Founder and managing director of the Suzlon Group Tulsi Tanti said investment in clean energy requires a clear and stable policy environment, but that projects had stalled in Australia while the RET is being reviewed.
With India planning to more than double the share of renewables in its mix of fuels in the next five years, Mr Tanti said every nation needs a “long-term investment-grade policy that will underpin the move to a clean energy economy”.
Senvion Australia, part of the Suzlon Group, began developing and building wind farms in Australia 12 years ago and represents a third of the wind industry’s investment in Australia to date across 18 wind farms.
Senvion’s chief executive officer Chris Judd said the Federal Coalition’s intent to cut the target from 41,000gW hours of electricity to come from large-scale renewable sources by 2020 to 26,000gW hours is an “inexplicable” broken promise.
“This is backward thinking that is out of sync with the rest of the world and will leave Australians paying higher bills for a dirtier future,” Mr Judd said.
Calling for a return to bipartisan support, Mr Judd said Australia’s reputation as a safe place to invest now has a big question mark over it.
“We are missing out on billions of capital that is now flowing to countries with stable and supportive policy environments for clean energy,” he said.
Mr Tanti said wind was now globally competitive with coal and Australia should take its cue from the latest UN climate change report.
“As the leading wind energy majors continue to leverage on their technology edge, we have witnessed a reduction in the cost and an increase in reliability.
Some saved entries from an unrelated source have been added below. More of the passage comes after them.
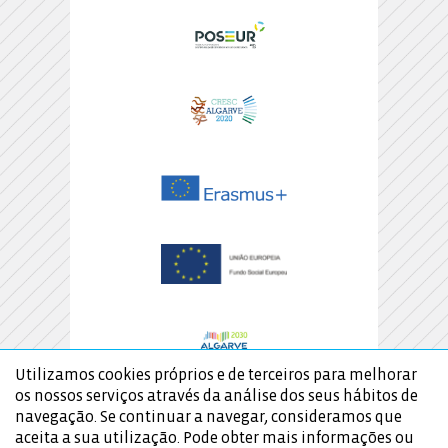
Utilizamos cookies próprios e de terceiros para melhorar
os nossos serviços através da análise dos seus hábitos de
navegação. Se continuar a navegar, consideramos que
aceita a sua utilização. Pode obter mais informações ou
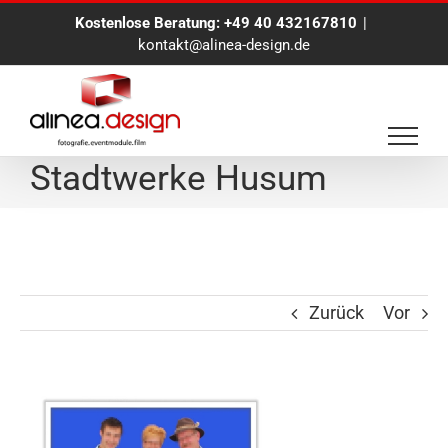
Zum
Kostenlose Beratung:
+49 40 432167810
|
Inhalt
kontakt@alinea-design.de
springen
alinea.BlueBox für die
Stadtwerke Husum
Zurück
Vor
Zeige
grösseres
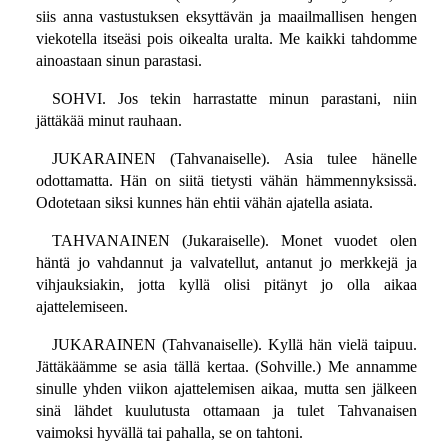
siis anna vastustuksen eksyttävän ja maailmallisen hengen
viekotella itseäsi pois oikealta uralta. Me kaikki tahdomme
ainoastaan sinun parastasi.
SOHVI. Jos tekin harrastatte minun parastani, niin
jättäkää minut rauhaan.
JUKARAINEN (Tahvanaiselle). Asia tulee hänelle
odottamatta. Hän on siitä tietysti vähän hämmennyksissä.
Odotetaan siksi kunnes hän ehtii vähän ajatella asiata.
TAHVANAINEN (Jukaraiselle). Monet vuodet olen
häntä jo vahdannut ja valvatellut, antanut jo merkkejä ja
vihjauksiakin, jotta kyllä olisi pitänyt jo olla aikaa
ajattelemiseen.
JUKARAINEN (Tahvanaiselle). Kyllä hän vielä taipuu.
Jättäkäämme se asia tällä kertaa. (Sohville.) Me annamme
sinulle yhden viikon ajattelemisen aikaa, mutta sen jälkeen
sinä lähdet kuulutusta ottamaan ja tulet Tahvanaisen
vaimoksi hyvällä tai pahalla, se on tahtoni.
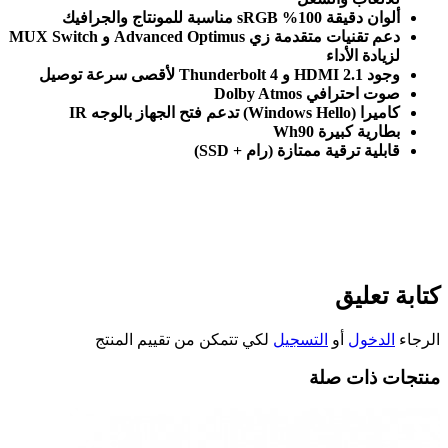
ألوان دقيقة 100
% sRGB
مناسبة للمونتاج والجرافيك
دعم تقنيات متقدمة زي
MUX Switch
Advanced Optimus
و
لزيادة الأداء
وجود
Thunderbolt 4
HDMI 2.1
و
لأقصى سرعة توصيل
صوت احترافي
Dolby Atmos
كاميرا
IR
(Windows Hello)
تدعم فتح الجهاز بالوجه
بطارية كبيرة 90
Wh
قابلية ترقية ممتازة
(
رام
+ SSD)
كتابة تعليق
الرجاء
الدخول
أو
التسجيل
لكي تتمكن من تقييم المنتج
منتجات ذات صلة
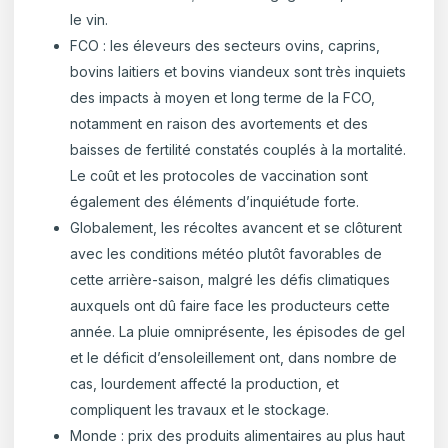
le vin.
FCO : les éleveurs des secteurs ovins, caprins,
bovins laitiers et bovins viandeux sont très inquiets
des impacts à moyen et long terme de la FCO,
notamment en raison des avortements et des
baisses de fertilité constatés couplés à la mortalité.
Le coût et les protocoles de vaccination sont
également des éléments d’inquiétude forte.
Globalement, les récoltes avancent et se clôturent
avec les conditions météo plutôt favorables de
cette arrière-saison, malgré les défis climatiques
auxquels ont dû faire face les producteurs cette
année. La pluie omniprésente, les épisodes de gel
et le déficit d’ensoleillement ont, dans nombre de
cas, lourdement affecté la production, et
compliquent les travaux et le stockage.
Monde : prix des produits alimentaires au plus haut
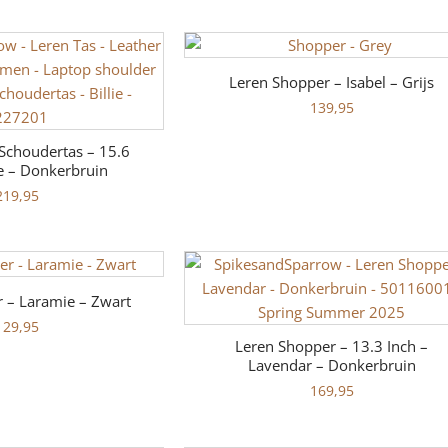
Leren Shopper – Isabel – Grijs
139,95
Schoudertas – 15.6
ie – Donkerbruin
219,95
 – Laramie – Zwart
129,95
Leren Shopper – 13.3 Inch –
Lavendar – Donkerbruin
169,95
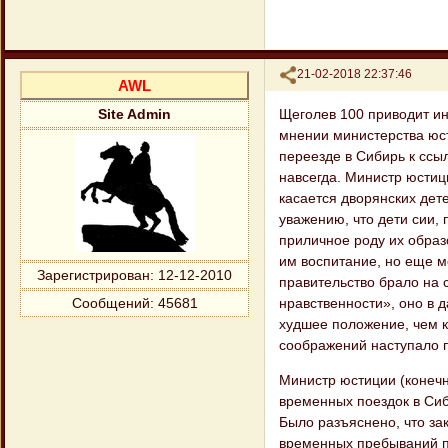
Поделиться
21-02-2018 22:37:46
AWL
Щеголев 100 приводит и
Site Admin
мнении министерства юст
переезде в Сибирь к ссы
навсегда. Министр юстици
касается дворянских дет
уважению, что дети сии,
приличное роду их образо
им воспитание, но еще мо
Зарегистрирован
: 12-12-2010
правительство брало на 
нравственности», оно в 
Сообщений:
45681
худшее положение, чем к
соображений наступало 
Министр юстиции (конечн
временных поездок в Сиб
Было разъяснено, что зак
временных пребываний пр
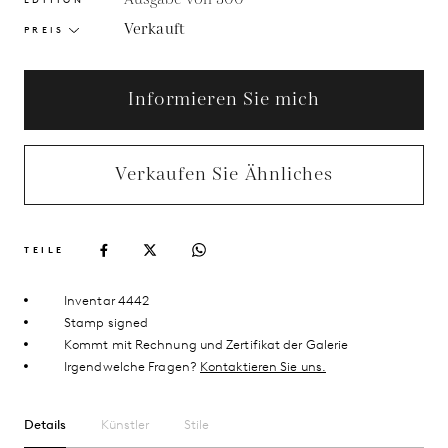
Verkauft
PREIS
Informieren Sie mich
Verkaufen Sie Ähnliches
TEILE
Inventar 4442
Stamp signed
Kommt mit Rechnung und Zertifikat der Galerie
Irgendwelche Fragen?
Kontaktieren Sie uns.
Details
Künstler
Stile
All these developments will surely boost the growth of the global wind industry in the future,” he said.
“The recent IPCC Synthesis Report found it is imperative countries the world over, including Australia, adopt and support renewable energy initiatives so that by 2050, 80 per cent of the world’s electricity could be produced from low-carbon sources such as wind energy.
“This will protect our environment from irreversible damage, a situation that is staring us in the face at the moment.”